Whenever content is changed on the master node, the repository invokes the rsync command to copy the affected files to the slave nodes.
Configuration
The clustering options are configured in an XML file. By default, this file is located at:
$LENYA_HOME/src/webapp/lenya/config/cluster/cluster.xconf
Alternatively, you can provide the path of the file via the lenya.cluster.configFile
system property, e.g.:
export JAVA_OPTS=-Dlenya.cluster.configFile=/etc/lenya/cluster.xconf
The contents of a typical configuration file for the master node looks like this:
<?xml version="1.0" encoding="UTF-8"?> <cluster> <enabled>true</enabled> <mode>master</mode> <rsync> <enabled>true</enabled> <command>/usr/bin/rsync</command> <options>-Rrav --delete</options> <baseDir>/var/lenya</baseDir> <targets> <target>/var/lenya</target> </targets> </rsync> </cluster>
This configuration assumes that all data which have to be synchronized (content, Lucene index, access control data)
are located in /var/lenya
, on the master node as well as on the slave nodes.

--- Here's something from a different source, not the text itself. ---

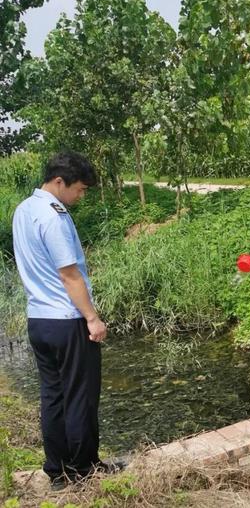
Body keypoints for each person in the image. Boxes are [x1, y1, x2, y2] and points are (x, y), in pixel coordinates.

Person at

You can omit the
<rsync>
element if you are using a shared file system for all cluster nodes, e.g. via NFS.
Here's a corresponding configuration for the slave nodes:
<?xml version="1.0" encoding="UTF-8"?> <cluster> <enabled>true</enabled> <mode>slave</mode> </cluster>
Note that you don't need the rsync configuration here since the slave nodes are in passive mode, i.e. they only receive files.